By David Corn | Mother Jones
Rational 360, a high-powered Washington, DC-based strategic communications firm and digital agency, promises to use “innovative” means and a network that extends “deep into the Halls of Congress, the White House, and Fortune 500 boardrooms across the country” to advance the “mission-critical goals” of its clients, a roster of corporations, trade associations, military contractors, policy advocates, and others. The company—one of the many inside-the-Beltway firms that crafts messaging and peddles influence—promotes itself as a purely bipartisan operation, though its top leaders are mostly Democrats with White House experience earned during the Clinton and Obama years. Yet despite these Democratic roots, Rational 360 plays the field, having recently set up a company to help elect Republicans, while also creating an offshoot to assist Democratic campaigns. Moreover, it has advised No Labels, a dark-money and self-professed centrist group that is preparing to possibly run a third-party presidential candidate in 2024 in an effort that could help Donald Trump.
With these activities, Rational 360 looks as if it is trying to profit from all partisan sides—right, left, and middle.

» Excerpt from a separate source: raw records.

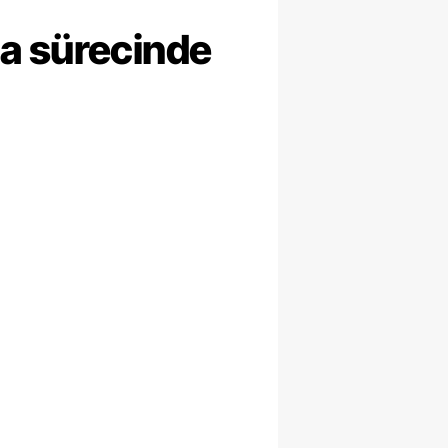
ma sürecinde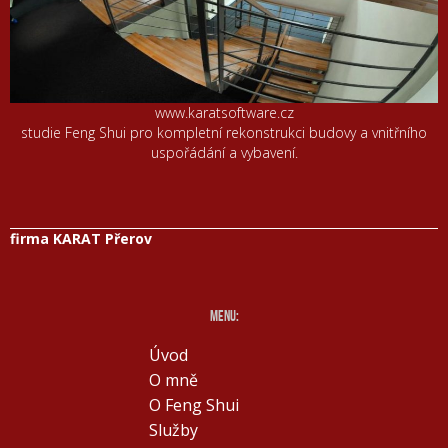
www.karatsoftware.cz
studie Feng Shui pro kompletní rekonstrukci budovy a vnitřního
uspořádání a vybavení.
firma KARAT Přerov
menu:
Úvod
O mně
O Feng Shui
Služby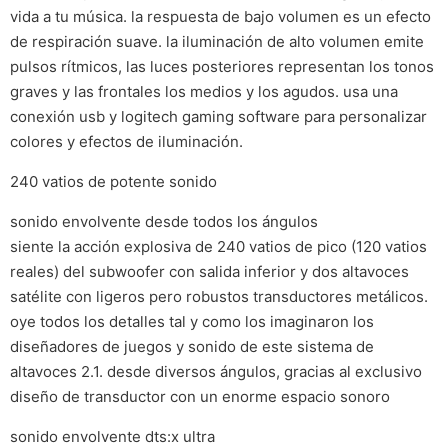
vida a tu música. la respuesta de bajo volumen es un efecto
de respiración suave. la iluminación de alto volumen emite
pulsos rítmicos, las luces posteriores representan los tonos
graves y las frontales los medios y los agudos. usa una
conexión usb y logitech gaming software para personalizar
colores y efectos de iluminación.
240 vatios de potente sonido
sonido envolvente desde todos los ángulos
siente la acción explosiva de 240 vatios de pico (120 vatios
reales) del subwoofer con salida inferior y dos altavoces
satélite con ligeros pero robustos transductores metálicos.
oye todos los detalles tal y como los imaginaron los
diseñadores de juegos y sonido de este sistema de
altavoces 2.1. desde diversos ángulos, gracias al exclusivo
diseño de transductor con un enorme espacio sonoro
sonido envolvente dts:x ultra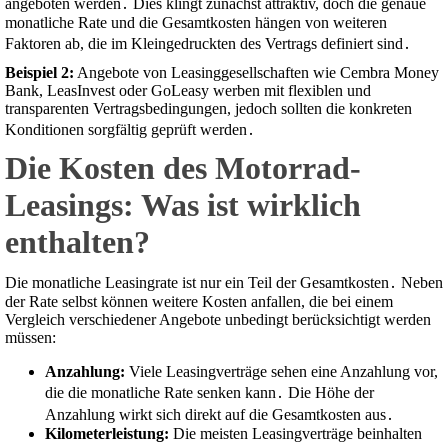
angeboten werden․ Dies klingt zunächst attraktiv, doch die genaue
monatliche Rate und die Gesamtkosten hängen von weiteren
Faktoren ab, die im Kleingedruckten des Vertrags definiert sind․
Beispiel 2:
Angebote von Leasinggesellschaften wie Cembra Money
Bank, LeasInvest oder GoLeasy werben mit flexiblen und
transparenten Vertragsbedingungen, jedoch sollten die konkreten
Konditionen sorgfältig geprüft werden․
Die Kosten des Motorrad-
Leasings: Was ist wirklich
enthalten?
Die monatliche Leasingrate ist nur ein Teil der Gesamtkosten․ Neben
der Rate selbst können weitere Kosten anfallen, die bei einem
Vergleich verschiedener Angebote unbedingt berücksichtigt werden
müssen:
Anzahlung:
Viele Leasingverträge sehen eine Anzahlung vor,
die die monatliche Rate senken kann․ Die Höhe der
Anzahlung wirkt sich direkt auf die Gesamtkosten aus․
Kilometerleistung:
Die meisten Leasingverträge beinhalten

The company was formed in 2009 when Rational PR and the Stevens and Schriefer Group, an advertising outfit, created a firm to pitch large corporate clients. The eight partners at the time included Patrick Dorton, who had been a top aide in the Clinton White House and the chief spokesman for Arthur Andersen LLP during the accounting firm’s 2002 collapse, which occurred due to its role in the Enron and Worldcom financial scandals.